Вчера, до поздней ночи, говорили с В. Гусевым о Москве, откуда он только что приехал.
Бои на окраинах Сталинграда. Волга?!
Гусев: во-первых, речь Гитлера: «Нам нужны хлеб, уголь и нефть. Это в России мы уже получили — хлеб и уголь, и на днях получим нефть. На этом летнюю кампанию мы заканчиваем, и оставшееся пространство России пусть берет, кто хочет». Исходя, видимо, из этих слов, московские писатели, — в частности Фадеев и Катаев — пьют без просыпа: пространства для производства водки-то им хватит. Катаев пьет так, что даже Фадеев должен был ему посоветовать уехать на время: «а то за тобой уже посматривают». С похмелья разбился Я. Купала и т. д.
Во-вторых, исходя из того, что «национальный элемент» нами не учитывался, Поликарпов призвал Гусева и велел ему произвести — «славянизацию писателей», т. е. выгнать евреев. Что Гусев и сделал. А началось это будто бы с того, что Щербаков призвал Фадеева и, показав «Литературу и искусство», сказал:
— Что за фамилии? Где великий русский народ?
После этого Фадеев «разбронировал всех евреев из Литературки».
В-третьих, казаки на Дону и Кубани нас не предали. Предали какие-то осетины. — При приезде Черчилля договорились будто бы о вводе английских войск на Кавказ. — У меня в «Бронепоезде» дама-беженка восклицает с упованием:
— Ах, как хорошо! Канадские войска самые спокойные!
О, Россия!
Писал статью по рассказу полковника Леомеля — «На рубеже Москвы»{276}. Опять звонили из киностудии, обещали прийти поговорить, но, конечно, надуют. С волнением жду окончания своей статьи, чтобы хлопотать о поездке на геологоразведку.

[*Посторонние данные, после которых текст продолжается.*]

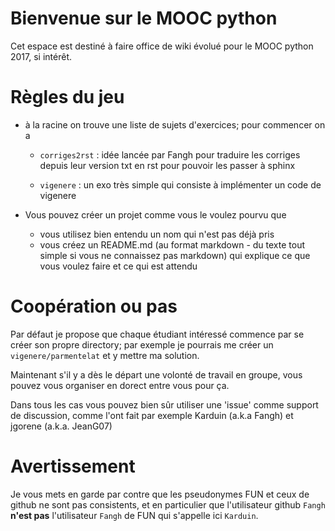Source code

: # Bienvenue sur le MOOC python

Cet espace est destiné à faire office de wiki évolué pour le MOOC python 2017, si intérêt.

# Règles du jeu

* à la racine on trouve une liste de sujets d'exercices; pour commencer on a

  * `corriges2rst` : idée lancée par Fangh pour traduire les corriges depuis leur version txt en rst pour pouvoir les passer à sphinx

  * `vigenere` : un exo très simple qui consiste à implémenter un code de vigenere

* Vous pouvez créer un projet comme vous le voulez pourvu que

  * vous utilisez bien entendu un nom qui n'est pas déjà pris
  * vous créez un README.md (au format markdown - du texte tout simple si vous ne connaissez pas markdown) qui explique ce que vous voulez faire et ce qui est attendu

# Coopération ou pas

Par défaut je propose que chaque étudiant intéressé commence par se créer son propre directory; par exemple je pourrais me créer un `vigenere/parmentelat` et y mettre ma solution.

Maintenant s'il y a dès le départ une volonté de travail en groupe, vous pouvez vous organiser en dorect entre vous pour ça.

Dans tous les cas vous pouvez bien  sûr utiliser une 'issue' comme support de discussion, comme l'ont fait par exemple Karduin (a.k.a Fangh) et jgorene (a.k.a. JeanG07)

# Avertissement

Je vous mets en garde par contre que les pseudonymes FUN et ceux de github ne sont pas consistents, et en particulier que l'utilisateur github `Fangh` **n'est pas** l'utilisateur `Fangh` de FUN qui s'appelle ici `Karduin`.


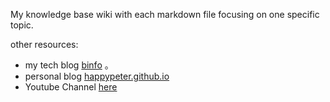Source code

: My knowledge base wiki with each markdown file focusing on one specific topic.

other resources:
- my tech blog [binfo](https://happypeter.github.io/binfo/) 。
- personal blog [happypeter.github.io](https://happypeter.github.io/)
- Youtube Channel [here](https://www.youtube.com/channel/UCjFBW0J_zbK10RabnYLaJeA?view_as=subscriber)

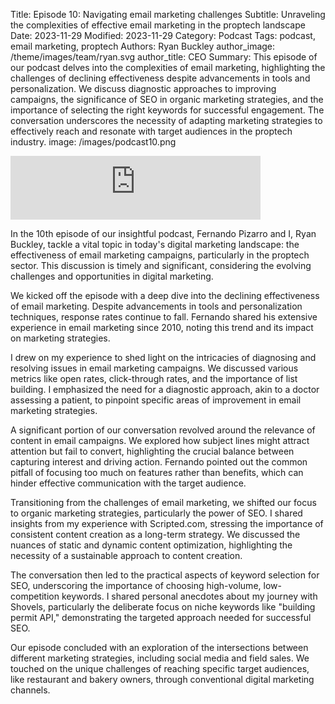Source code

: Title: Episode 10: Navigating email marketing challenges
Subtitle: Unraveling the complexities of effective email marketing in the proptech landscape
Date: 2023-11-29
Modified: 2023-11-29
Category: Podcast
Tags: podcast, email marketing, proptech
Authors: Ryan Buckley
author_image: /theme/images/team/ryan.svg
author_title: CEO
Summary: This episode of our podcast delves into the complexities of email marketing, highlighting the challenges of declining effectiveness despite advancements in tools and personalization. We discuss diagnostic approaches to improving campaigns, the significance of SEO in organic marketing strategies, and the importance of selecting the right keywords for successful engagement. The conversation underscores the necessity of adapting marketing strategies to effectively reach and resonate with target audiences in the proptech industry.
image: /images/podcast10.png


<iframe src="https://podcasters.spotify.com/pod/show/thisweekinproptech/embed/episodes/SEO-for-Proptech-e2cqe2k/a-aamqgs7" height="102px" width="400px" frameborder="0" scrolling="no"></iframe>

In the 10th episode of our insightful podcast, Fernando Pizarro and I, Ryan Buckley, tackle a vital topic in today's digital marketing landscape: the effectiveness of email marketing campaigns, particularly in the proptech sector. This discussion is timely and significant, considering the evolving challenges and opportunities in digital marketing.

We kicked off the episode with a deep dive into the declining effectiveness of email marketing. Despite advancements in tools and personalization techniques, response rates continue to fall. Fernando shared his extensive experience in email marketing since 2010, noting this trend and its impact on marketing strategies.

I drew on my experience to shed light on the intricacies of diagnosing and resolving issues in email marketing campaigns. We discussed various metrics like open rates, click-through rates, and the importance of list building. I emphasized the need for a diagnostic approach, akin to a doctor assessing a patient, to pinpoint specific areas of improvement in email marketing strategies.

A significant portion of our conversation revolved around the relevance of content in email campaigns. We explored how subject lines might attract attention but fail to convert, highlighting the crucial balance between capturing interest and driving action. Fernando pointed out the common pitfall of focusing too much on features rather than benefits, which can hinder effective communication with the target audience.

Transitioning from the challenges of email marketing, we shifted our focus to organic marketing strategies, particularly the power of SEO. I shared insights from my experience with Scripted.com, stressing the importance of consistent content creation as a long-term strategy. We discussed the nuances of static and dynamic content optimization, highlighting the necessity of a sustainable approach to content creation.

The conversation then led to the practical aspects of keyword selection for SEO, underscoring the importance of choosing high-volume, low-competition keywords. I shared personal anecdotes about my journey with Shovels, particularly the deliberate focus on niche keywords like "building permit API," demonstrating the targeted approach needed for successful SEO.

Our episode concluded with an exploration of the intersections between different marketing strategies, including social media and field sales. We touched on the unique challenges of reaching specific target audiences, like restaurant and bakery owners, through conventional digital marketing channels.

Были кинематографисты. Полные идейных и формальных обносков. По соображениям, мне сейчас неизвестным, предлагали по их сюжету, по их собранным материалам, написать сценарий о «Хлебе» на фоне Сыр-Дарьи. В качестве консультанта, — в возмещение потерянного сюжета, — Спешнев{277}. Начальник сценарного отдела предложил своего отца, швейцара, как киноспециалиста. Я рассказал ему, чтоб обменяться сюжетами, о чем-то — Галицком и о мечте, — и так как у меня опять нет денег, а за «Пархоменко» не знаю получу ли, а моего собственного сюжета, они все равно не примут, — я согласился.
18. [IX]. Пятница.
Немцы ворвались в Сталинград, но были выбиты.